Seeking Combat Support Marines for Special Ops

SOCOM is seeking better ISR options for units in the field. (U.S. Marine/Steven Fox, released)

SOFIC 2022: US Special Operations Command is looking to beef up its airborne intelligence, surveillance and reconnaissance capabilities as it moves away from counterterrorism operations and towards potential conflicts against a near-peer adversary.

At the Special Operations Forces Industry Conference today, several SOCOM leaders called out the need for sustained investment in new overhead ISR capabilities that will give special operators better situational awareness in the future.

“As I look at next generation ISR, I think that’s something that still needs further development,” said OCOM commander Gen. Richard Clarke. “Just buying overhead UAVs — that is not going to be the solution in the long run. There are so many capabilities that have to come together that I think can allow our
people — that are in those different, 80 plus different countries — to even get a better feel than just having something above their head.”

Clarke said that the counterterrorism focus of the last 20 years of war didn’t require SOCOM to develop overhead ISR capabilities that integrated with sensors in other domains. With the emergence of space and commercially available data, the command now needs to advance its ISR capabilities.

“We got to layer space capabilities with that.

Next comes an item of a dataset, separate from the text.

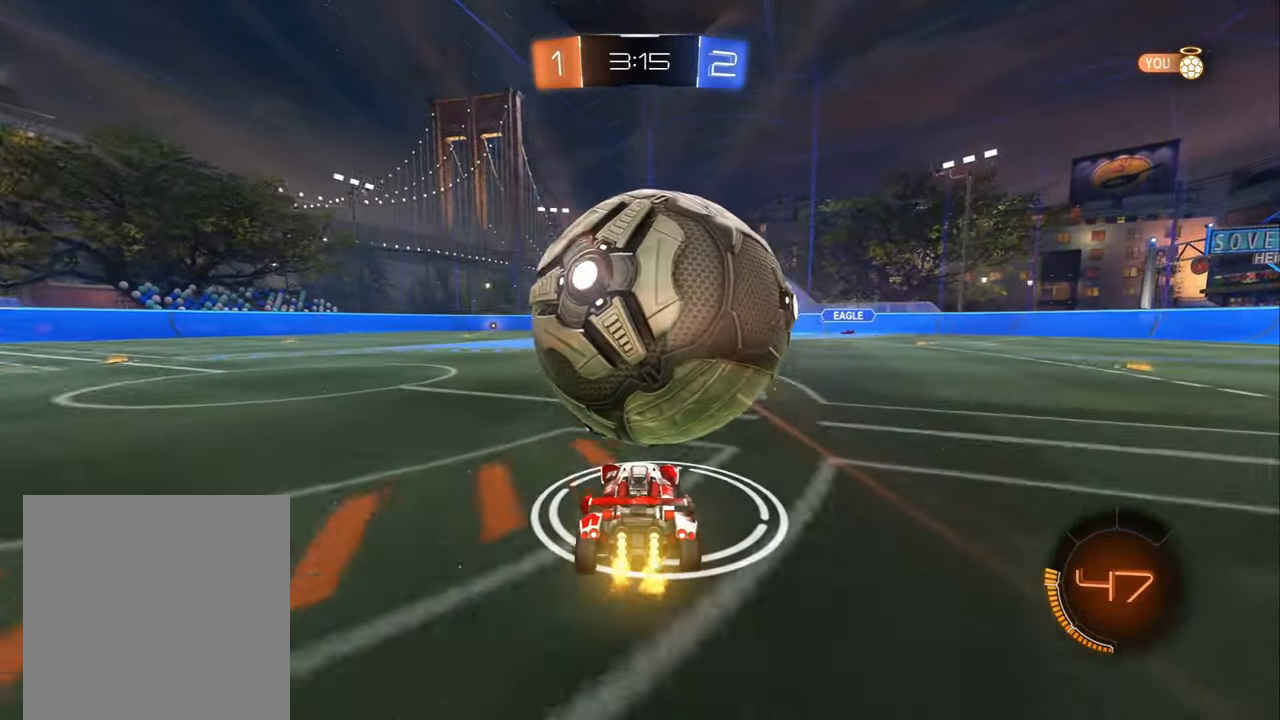
{"buttons": ["R2"], "left_stick": "center", "right_stick": "center", "events": [[17, "left_stick", "center"], [150, "B", "down"], [167, "left_stick", "left"], [217, "B", "up"], [267, "left_stick", "center"]]}
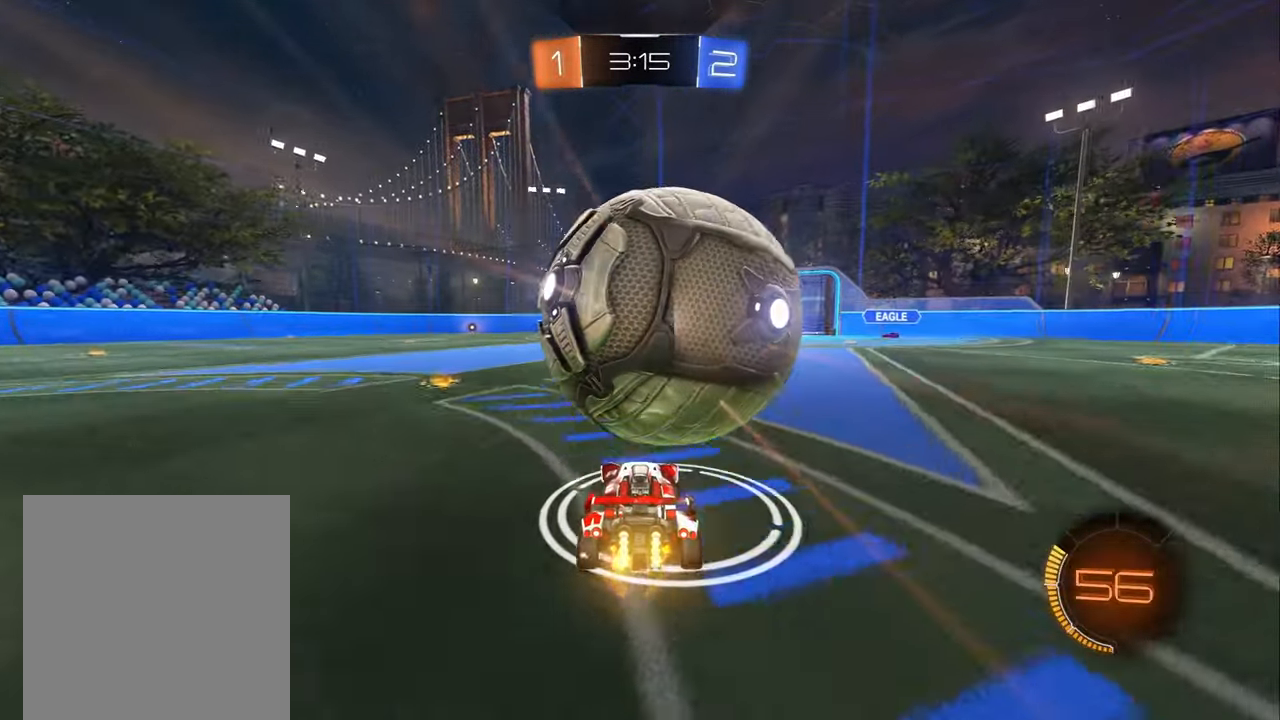
{"buttons": ["R2"], "left_stick": "center", "right_stick": "center", "events": [[83, "left_stick", "right"], [150, "left_stick", "center"]]}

We have to layer open source data with that. We have to be able to pull that all together. And those things that are flying above, we need to make sure we have the best capabilities on top of them,” Clarke said.

To do so, SOCOM acquisition executive James Smith said that the command is investing in three specific areas: space-based payloads; cyber-based targeting; and collaborative, autonomous unmanned and unattended sensors for its next-generation ISR needs.

“It’s the idea of taking the data from these space-based payloads from what we can find on the cyber internet and what we can garner from our own small organic sensors, working in support of the team, fusing that information together and providing a far greater probability of confidence for our operators about what they’re looking at in their environment,” Smith said.

Smith said the Program Executive Office for Special Reconnaissance at SOCOM will be responsible for both the unmanned sensors and the space-based capabilities. PEO Special Operations Forces Digital Applications will be tasked with the cyber responsibilities.

Lisa Sanders, director of science and technology at SOCOM, said her office is spending its time further defining what investments the special operations community needs to make in next generation ISR. Within that realm, she said SOCOM’s S&T community is most heavily focused on space-base payloads and is working with other Defense Department agencies, such as the Space Development Agency, on those efforts.

According to Sanders’ presentation, SOCOM has about $22 million in S&T funding for next-generation ISR in fiscal 2022.

“The biggest thing that we’re doing in 2023 in this domain is defining what should we be investing in,” Sanders said. “I’ll tell you just off the top of my head, I think a lot of it is open source information, publicly available information and how do you effectively avoid cognitive overload in that space.”